Michael Landy – Break Down

Artist Michael Landy made an inventory of everything he owned: every item of furniture, every book, every piece of clothing, every cat toy… The list took three years to complete and contained 7,227 items. Then, with the help of a large machine and an overall-clad team of operatives, he set about destroying it all. After two weeks nothing but shredded material remained.

Break Down was presented in one of the the former C&A stores on Oxford Street in London. Landy’s deconstruction-line was displayed for a fourteen day period one of the UK’s most iconic shopping streets, a stone’s throw from Selfrisges. Landy described Break Down as a Scalextric version of the material reclamation facilities in which goods that have value are reclaimed from the waste chain. Circulating on a roller conveyer, the stuff of Landy’s life was classified into ten different categories – Artworks, Clothing, Equipment, Furniture, Kitchen, Leisure, Motor Vehicle, Perishables, Reading Material and Studio Material. It was then systematically smashed, pulped, granulated – whatever it took to destroy it entirely.

Landy proposed his project to Artangel via The Times/Artangel Open, conceived to give artists an opportunity to realise unusually ambitious projects. This was the first time the organisation opened the doors for proposals from artists, rather than inviting them individually. From some seven-hundred proposals, Break Down was selected by a panel comprising Brian Eno, Rachel Whiteread, Richard Cork and Artangel Co-Directors James Lingwood and Michael Morris. The other selected project, also staged in 2001, was The Battle of Orgreave by Jeremy Deller.

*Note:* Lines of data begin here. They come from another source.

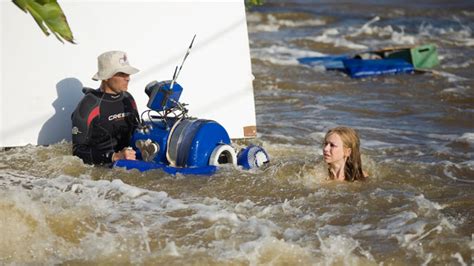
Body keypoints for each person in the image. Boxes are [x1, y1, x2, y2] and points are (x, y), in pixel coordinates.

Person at [71, 51, 140, 165]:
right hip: (103, 169)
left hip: (129, 160)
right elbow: (77, 151)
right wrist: (114, 156)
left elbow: (137, 130)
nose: (128, 78)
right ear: (106, 77)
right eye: (122, 73)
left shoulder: (128, 99)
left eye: (128, 73)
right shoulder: (90, 105)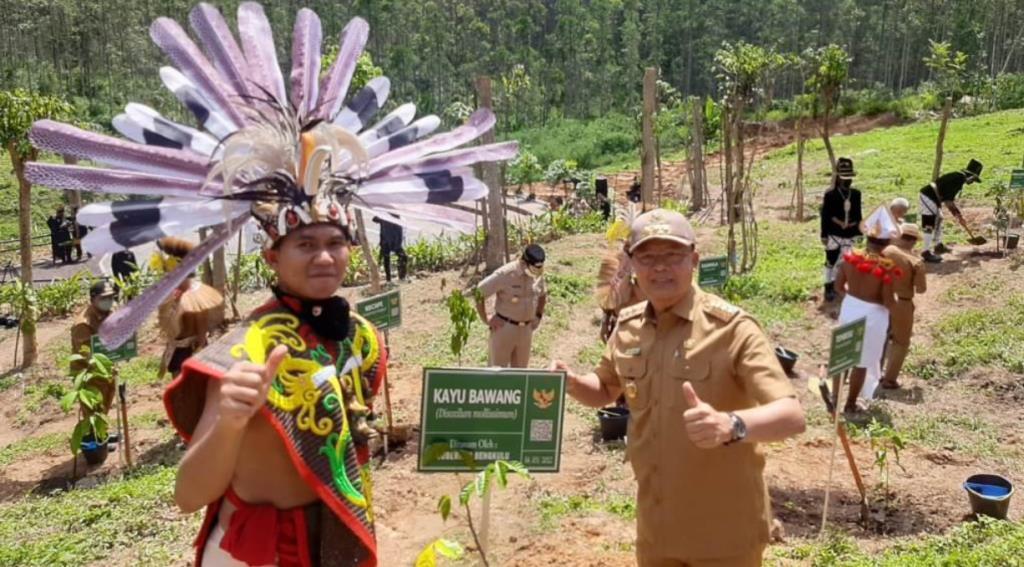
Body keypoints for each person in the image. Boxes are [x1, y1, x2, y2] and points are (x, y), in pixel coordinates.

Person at [24, 4, 517, 564]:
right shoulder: (244, 352)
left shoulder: (359, 337)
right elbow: (188, 495)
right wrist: (231, 422)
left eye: (334, 242)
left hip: (334, 544)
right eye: (305, 245)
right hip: (257, 552)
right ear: (272, 255)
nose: (324, 256)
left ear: (352, 249)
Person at [552, 209, 805, 566]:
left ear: (694, 260)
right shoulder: (629, 326)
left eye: (673, 256)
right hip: (657, 531)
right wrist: (574, 383)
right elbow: (605, 389)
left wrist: (731, 424)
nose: (660, 267)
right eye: (647, 257)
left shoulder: (732, 329)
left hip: (725, 533)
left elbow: (792, 415)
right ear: (631, 264)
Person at [833, 206, 901, 411]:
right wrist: (898, 314)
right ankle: (850, 403)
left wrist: (853, 301)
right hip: (873, 316)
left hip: (850, 308)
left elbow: (838, 287)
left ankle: (835, 399)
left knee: (843, 355)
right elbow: (887, 300)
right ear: (887, 243)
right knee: (861, 362)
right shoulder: (886, 266)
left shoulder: (849, 258)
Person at [155, 237, 225, 379]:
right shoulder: (170, 294)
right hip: (178, 349)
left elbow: (202, 324)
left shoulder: (195, 293)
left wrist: (199, 345)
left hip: (192, 349)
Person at [474, 244, 547, 368]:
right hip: (505, 328)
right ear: (524, 262)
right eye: (533, 269)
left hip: (526, 330)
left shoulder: (537, 273)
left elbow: (542, 295)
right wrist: (486, 318)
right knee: (497, 371)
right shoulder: (506, 274)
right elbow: (479, 292)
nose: (535, 272)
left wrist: (538, 316)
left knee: (521, 373)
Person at [880, 223, 927, 389]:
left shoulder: (887, 251)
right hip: (902, 303)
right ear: (914, 241)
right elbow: (921, 289)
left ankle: (873, 372)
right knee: (900, 343)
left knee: (879, 338)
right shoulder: (916, 261)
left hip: (881, 299)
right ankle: (889, 379)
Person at [919, 158, 983, 263]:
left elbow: (948, 200)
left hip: (934, 197)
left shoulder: (958, 177)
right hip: (928, 196)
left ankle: (938, 246)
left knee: (939, 219)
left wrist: (958, 215)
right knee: (929, 223)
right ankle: (926, 252)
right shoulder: (958, 179)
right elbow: (949, 202)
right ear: (971, 176)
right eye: (973, 179)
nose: (972, 182)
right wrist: (958, 216)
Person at [70, 281, 118, 417]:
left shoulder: (109, 312)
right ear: (93, 299)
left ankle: (102, 430)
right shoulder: (83, 324)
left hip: (106, 369)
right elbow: (87, 354)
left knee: (105, 405)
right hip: (89, 374)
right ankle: (93, 431)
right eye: (104, 298)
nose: (108, 301)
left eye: (111, 297)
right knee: (93, 413)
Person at [820, 157, 862, 302]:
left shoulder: (856, 194)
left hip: (849, 233)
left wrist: (857, 228)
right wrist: (824, 235)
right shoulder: (830, 194)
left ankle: (840, 284)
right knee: (830, 260)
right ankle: (828, 286)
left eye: (849, 178)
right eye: (844, 178)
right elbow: (826, 215)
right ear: (838, 177)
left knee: (846, 260)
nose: (847, 181)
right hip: (834, 233)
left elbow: (858, 213)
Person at [372, 215, 408, 283]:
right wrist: (381, 215)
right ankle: (389, 279)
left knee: (403, 257)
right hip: (387, 241)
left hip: (394, 242)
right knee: (387, 260)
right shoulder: (385, 215)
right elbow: (374, 219)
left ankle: (401, 277)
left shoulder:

The accompanying publications was part manual, part inventory and part research file. I remember inviting Michael to the office for one of the first proper meetings about the publication, as asking him “simply bring all the stuff you think is relevant.” In he came with a big box, that included exactly that: stuff. A lot of it. Press clippings, books, photographs, research material. In the end the publication took on the format of a ring-binder, not that dissimilar from some of the recycling plant manuals also in that box. It included a substantial extract from the list of Landy’s possessions plus drawings, photographs, a collage of research materials (in essence the content of the box laid out flat), a description of a test with the dismantling of a small sound system, a section of photographs from the actual installation  and an interview with Julian Stallabrass. Subsequently, the full inventory was published by Ridinghouse in a stand-alone book, simply titled Break Down Inventory. The design of Break Down was by Mark Diaper.